Bouazizi’s self-immolation has inspired copy-cat efforts in other Arab countries such as Egypt, Algeria, and Mauritania.
One 48-year-old owner of a small restaurant in central Cairo set himself on fire outside the parliament building Monday to protest the government’s policy preventing restaurant owners from buying cheap subsidized bread to resell to their patrons. According to the Associated Press, “He escaped with only light burns on his neck, face and legs after policemen guarding the building and motorists driving by at the time used fire extinguishers to quickly put out the blaze engulfing him.”
Officials, who spoke on condition of anonymity because they weren’t authorized to release the information, and media reports identified the man as Abdou Abdel-Monaam Hamadah, a father of four who had repeatedly entered heated arguments with local officials over the bread issue.
Also on Monday, Yacoub Ould Dahoud, a 43-year-old man reportedly unhappy with the Mauritanian government torched himself while inside his car. He was parked outside an official building in Nouakchott, the country’s capital. Police said he was rushed to the hospital.
On the same day, a many in Algeria reportedly suffering from chronic illness set himself aflame in Ghardaia because of a medical cost dispute. He was hospitalized with burns.
Passers-by in Mascara, meanwhile, stopped a fish monger who had poured gasoline on himself and tried to set himself alight.
These incidents are a symbolic means of protest and indicate the public feeling of despair felt in many Arab countries caused by governments that resist reform and have no tolerance for dissent.
Self-immolation is an uncommon method of protest in the Arab world and is instead associated with Far East and Indian protesters. However, rural Egyptian women have been known to practice self-immolation to protest abusive husbands or parents and unwanted suitors.
These efforts can be seen as a last ditch attempt from many who have lost hope. Many are wondering if these protests will spread to other Arab countries and if the events in Tunisia will inspire activists to overthrow highly regimented governments.
“It is clear that Tunisia and its events had an impact on Egypt as well as Algeria,” said long time Egyptian columnist Salama Ahmed Salama.
But Egyptian Foreign Minister Ahmed Abul Gheit ruled out the possibility that Tunisia’s political uprising will spread.
“This is pure nonsense,” he told reporters Sunday. “Those who are promoting fantasies and trying to ignite the situation will not achieve their goals and will only harm themselves.
However, frustration over high unemployment, soaring food prices, and unwillingness to institute democratic reform may be just enough fuel to fire more self-immolation attempts and uprisings.
Experts say it is hard to predict whether the self-immolation count will spread to the Muslim majority, whose faith prohibits suicide, but the incidents in Egypt, Algeria, and Mauritania are symptomatic of people giving up hope. Thus, if the people have nothing to lose, they may be more likely to act out in similar ways.
Egypt has posted impressive economic growth rates over the past few years, in part fueled by a host of ambitious reforms. But the growth has failed to filter down to many of the estimated 80 million Egyptians.

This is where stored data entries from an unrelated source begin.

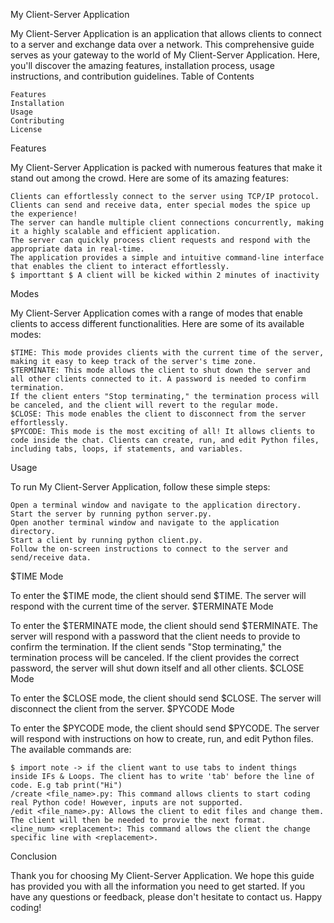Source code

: My Client-Server Application

My Client-Server Application is an application that allows clients to connect to a server and exchange data over a network. This comprehensive guide serves as your gateway to the world of My Client-Server Application. Here, you'll discover the amazing features, installation process, usage instructions, and contribution guidelines.
Table of Contents

    Features
    Installation
    Usage
    Contributing
    License

Features

My Client-Server Application is packed with numerous features that make it stand out among the crowd. Here are some of its amazing features:

    Clients can effortlessly connect to the server using TCP/IP protocol.
    Clients can send and receive data, enter special modes the spice up the experience!
    The server can handle multiple client connections concurrently, making it a highly scalable and efficient application.
    The server can quickly process client requests and respond with the appropriate data in real-time.
    The application provides a simple and intuitive command-line interface that enables the client to interact effortlessly.
    $ importtant $ A client will be kicked within 2 minutes of inactivity
Modes

My Client-Server Application comes with a range of modes that enable clients to access different functionalities. Here are some of its available modes:

    $TIME: This mode provides clients with the current time of the server, making it easy to keep track of the server's time zone.
    $TERMINATE: This mode allows the client to shut down the server and all other clients connected to it. A password is needed to confirm termination.
    If the client enters "Stop terminating," the termination process will be canceled, and the client will revert to the regular mode.
    $CLOSE: This mode enables the client to disconnect from the server effortlessly.
    $PYCODE: This mode is the most exciting of all! It allows clients to code inside the chat. Clients can create, run, and edit Python files, including tabs, loops, if statements, and variables.

Usage

To run My Client-Server Application, follow these simple steps:

    Open a terminal window and navigate to the application directory.
    Start the server by running python server.py.
    Open another terminal window and navigate to the application directory.
    Start a client by running python client.py.
    Follow the on-screen instructions to connect to the server and send/receive data.

$TIME Mode

To enter the $TIME mode, the client should send $TIME. The server will respond with the current time of the server.
$TERMINATE Mode

To enter the $TERMINATE mode, the client should send $TERMINATE. The server will respond with a password that the client needs to provide to confirm the termination. If the client sends "Stop terminating," the termination process will be canceled. If the client provides the correct password, the server will shut down itself and all other clients.
$CLOSE Mode

To enter the $CLOSE mode, the client should send $CLOSE. The server will disconnect the client from the server.
$PYCODE Mode

To enter the $PYCODE mode, the client should send $PYCODE. The server will respond with instructions on how to create, run, and edit Python files. The available commands are:
    
    $ import note -> if the client want to use tabs to indent things inside IFs & Loops. The client has to write 'tab' before the line of code. E.g tab print("Hi")
    /create <file_name>.py: This command allows clients to start coding real Python code! However, inputs are not supported.
    /edit <file_name>.py: Allows the client to edit files and change them. The client will then be needed to provie the next format.
    <line_num> <replacement>: This command allows the client the change specific line with <replacement>.

Conclusion

Thank you for choosing My Client-Server Application. We hope this guide has provided you with all the information you need to get started. If you have any questions or feedback, please don't hesitate to contact us. Happy coding!
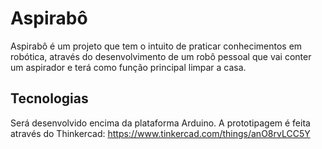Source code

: # Aspirabô
Aspirabô é um projeto que tem o intuito de praticar conhecimentos em robótica, através do desenvolvimento de um robô pessoal que vai conter um aspirador e terá como função principal limpar a casa.

## Tecnologias
Será desenvolvido encima da plataforma Arduino. A prototipagem é feita através do Thinkercad: https://www.tinkercad.com/things/anO8rvLCC5Y

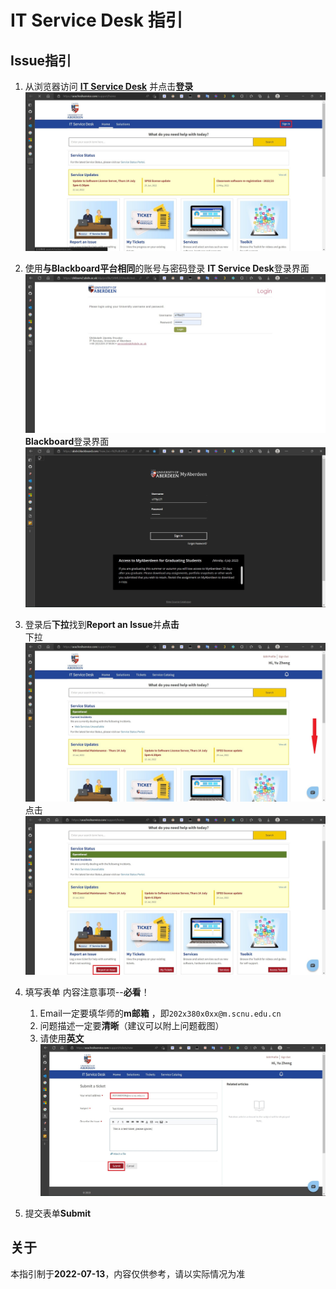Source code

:# IT Service Desk 指引

## Issue指引

1. 从浏览器访问 **[IT Service Desk](https://uoa.freshservice.com/support/home)** 并点击**登录**
![ITServiceDeskLogout](/img/00.jpg)

2. 使用**与Blackboard平台相同**的账号与密码登录
**IT Service Desk**登录界面
![Login](/img/01.jpg)
**Blackboard**登录界面
![Blackboard](/img/02.jpg)

3. 登录后**下拉**找到**Report an Issue**并**点击**<br>
下拉
![LoginSuccess](/img/03.jpg)<br>
点击
![FindButton](/img/04.jpg)

4. 填写表单
内容注意事项--**必看**！
   1. Email一定要填华师的**m邮箱** ，即`202x380x0xx@m.scnu.edu.cn`
   2. 问题描述一定要**清晰**（建议可以附上问题截图）
   3. 请使用**英文**
![Service](/img/05.jpg)

5. 提交表单**Submit**

## 关于

本指引制于**2022-07-13**，内容仅供参考，请以实际情况为准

Nearly half of all Egyptians live under or just above the poverty line set by the U.N. at $2 a day.
“The events in Tunisia gave a new momentum to reform and democracy activists in Egypt and what happened today will be a step for them in the same direction,” said Hossam Bahgat, head of the Egyptian Initiative for Personal Rights.
Of self-immolation, he said, “it is too early to tell if it will become a phenomena and let’s hope it does not because it is both tragic and unacceptable.”